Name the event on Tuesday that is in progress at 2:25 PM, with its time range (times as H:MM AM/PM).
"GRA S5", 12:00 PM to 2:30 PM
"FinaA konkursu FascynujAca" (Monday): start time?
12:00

● ● ● ● ● ● ●

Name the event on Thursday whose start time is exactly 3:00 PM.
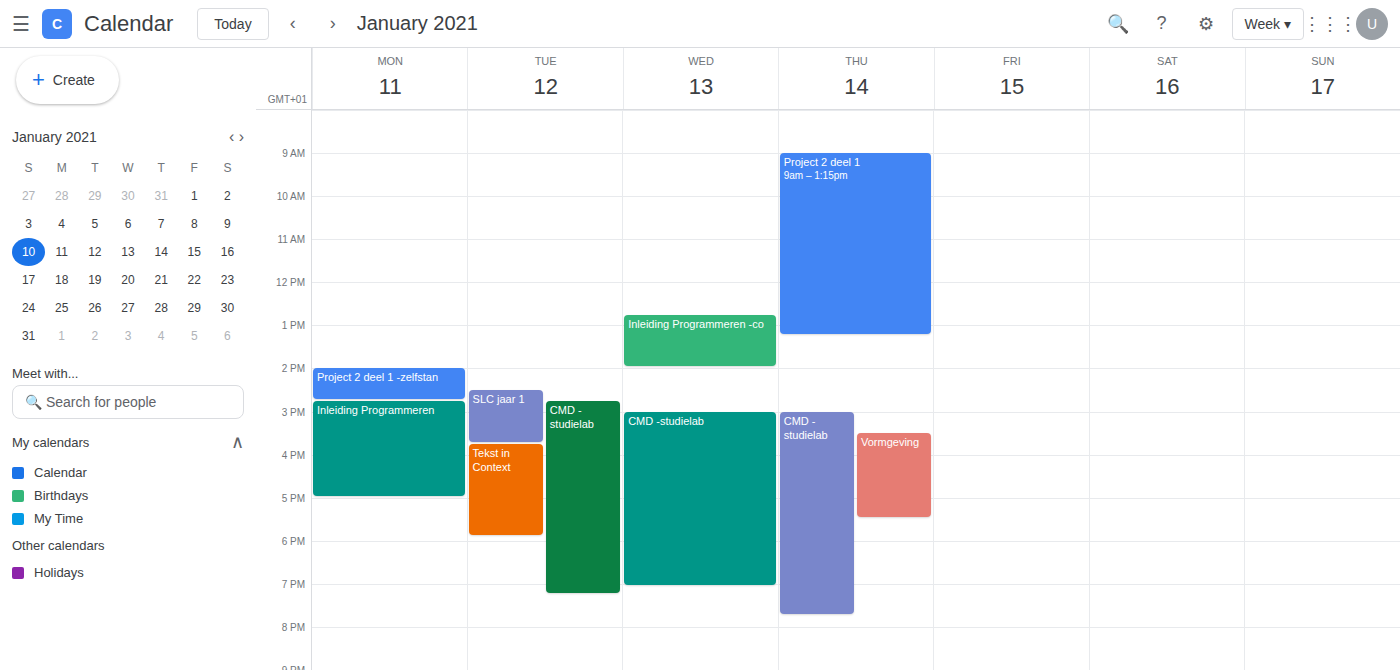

● ● ● ● ● ● ●

-- Instructions for the task --
Count the lines in the records above that contain the string "time" with matching case, and reply with only the number.

-- Solution to this exercise --
3